About this task. Transcribe the text of each of the following entries word for word, omitting the pictures from your answer.

Records provided below:

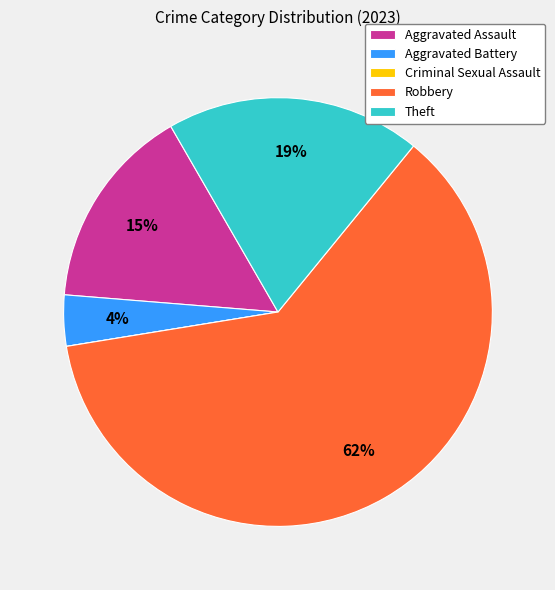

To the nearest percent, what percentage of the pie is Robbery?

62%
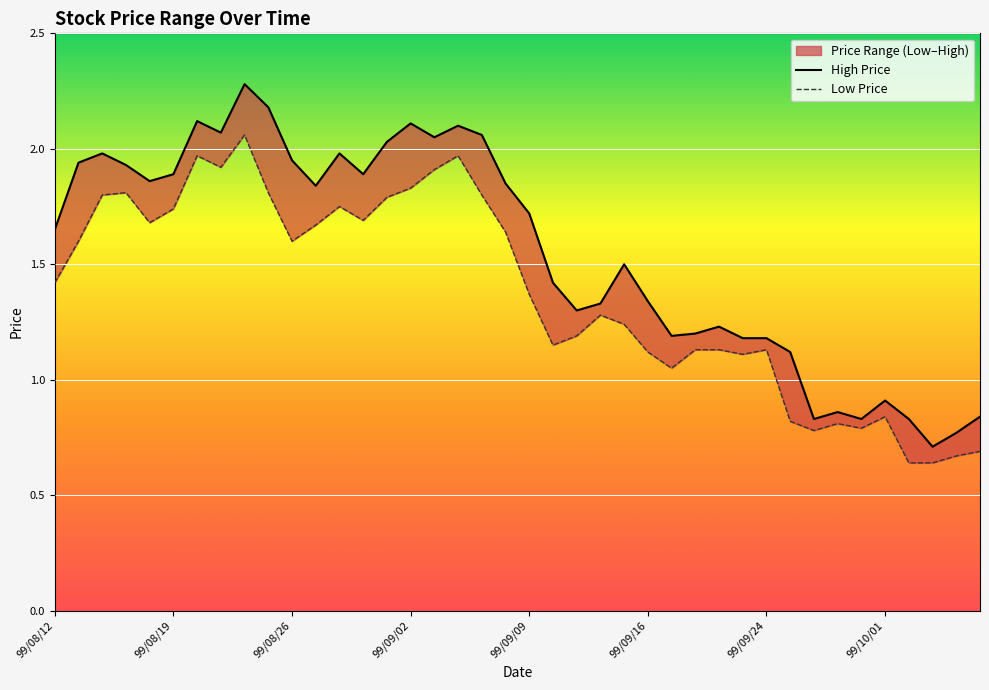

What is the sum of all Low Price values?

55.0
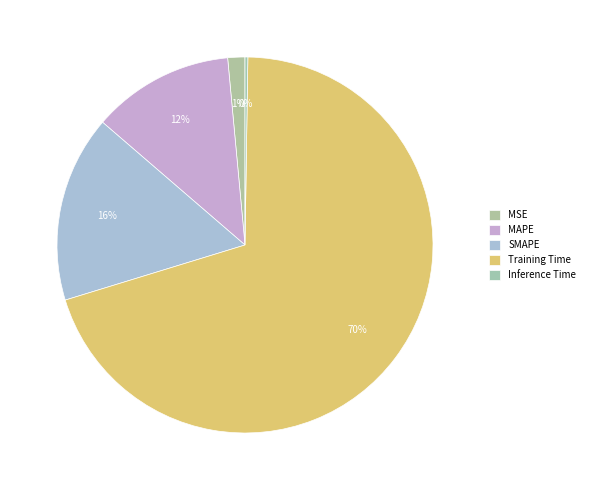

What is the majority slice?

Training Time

End of Records provided.

Solution to the exercise.
To the nearest percent, what percentage of the pie is Robbery?

62%

What is the sum of all Low Price values?

55.0

What is the majority slice?

Training Time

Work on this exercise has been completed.